Павел Семёнович ступил на крыльцо усадьбы, поправив очки, запотевшие от вечерней сырости. Дверь скрипнула, будто жалуясь на незваного гостя, хотя тётка Марфа Игнатьевна ждала его неделю. В прихожей пахло сушёной мятой и пылью — запах его детства, которое он провёл в этих стенах, пока отец не увез его в город «выбиваться в люди».
— Чай в гостиной, — раздался сверху голос, сухой, как шелест страниц в заброшенной библиотеке.
Тётка спускалась по лестнице, чёрное платье сливалось с тенями. На вороте — та самая брошь с потускневшим аметистом, которую она носила всегда, даже когда стирала белье.

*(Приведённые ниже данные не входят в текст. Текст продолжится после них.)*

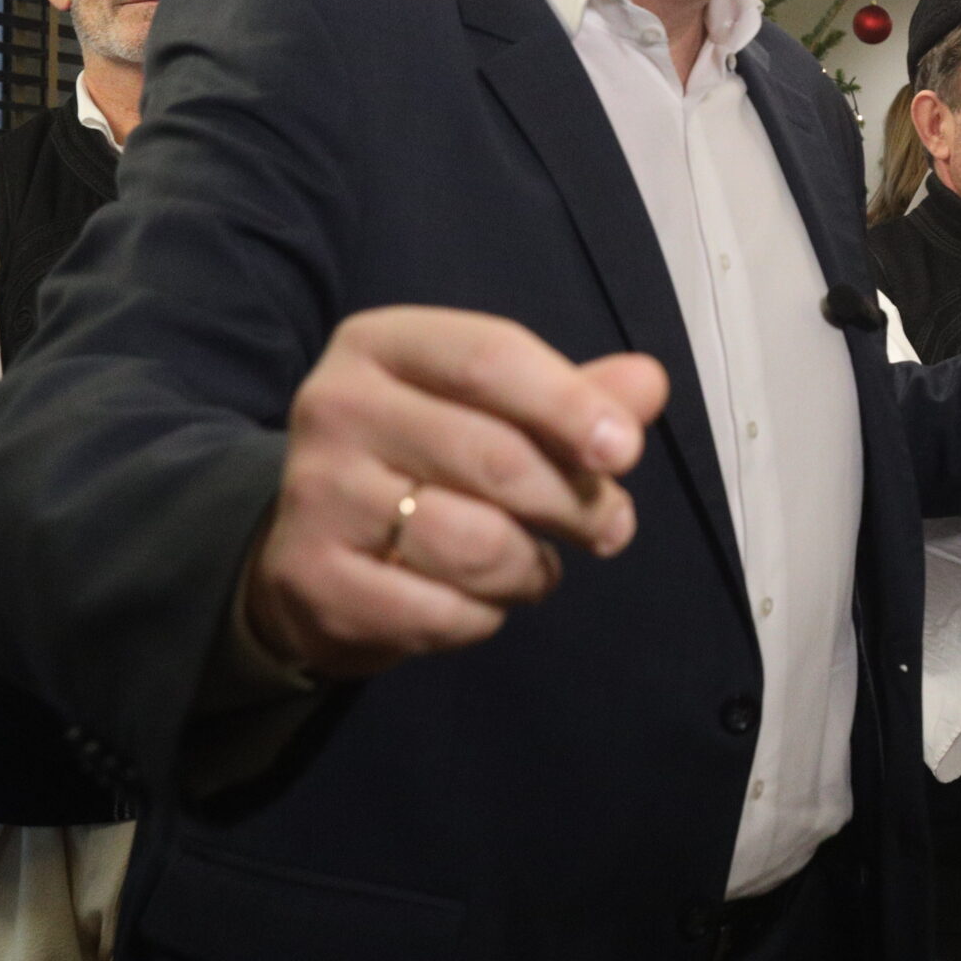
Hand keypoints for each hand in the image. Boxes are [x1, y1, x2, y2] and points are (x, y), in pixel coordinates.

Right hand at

За столом, уставленным малиновым вареньем и грубым хлебом, Павел заметил трещину в чашке — ту самую, от удара, который он нанес в десять лет, убегая от уроков.
— Вы всё ещё не замужем? — спросил он, создавая еще большую неловкость.
— Мужчины здесь как яблоки зимой — либо гнилые, либо придурковатые, — она хмыкнула, но пальцы дрогнули, поправляя салфетку.
После ужина он брёл по саду, где яблони, искривлённые временем, тянули ветви к луне. Воздух гудел от тишины, прерываемой лишь шорохом листьев под сапогами. И тут — белое пятно вдалеке, мелькнувшее меж деревьев. Платье? Свет? Павел ускорил шаг, но нашёл лишь яблоко, упавшее с дерева на скамью. На спинке скамьи виднелась тень от облака, похожая на женский профиль.
— Вам почудилось, — сказала Марфа Игнатьевна, когда он вернулся. Мне тоже часто чудится, что она всё еще здесь. — Это Анна, она снимала здесь комнату, когда тебя не было. Умерла, не дождавшись свадьбы. Жених её бросил, узнав про чахотку.
— Вы говорите о ней, как о живой.
— Мёртвые не уходят, пока их вспоминают слишком громко, — она посмотрела на яблоко на скамейке и промолчала.
Позже, в кабинете, Павел разбирал книги, оставшиеся от прежних хозяев. Из «Курса алгебры» 1873 года выпал конверт с надписью «А.В.». Чернила выцвели, но буквы сохранили изящный нажим.
Он прислушался к тишине. Где-то скрипнула половица, будто дом вздохнул. За окном качнулась ветка, и луна на миг осветила скамью — пустую.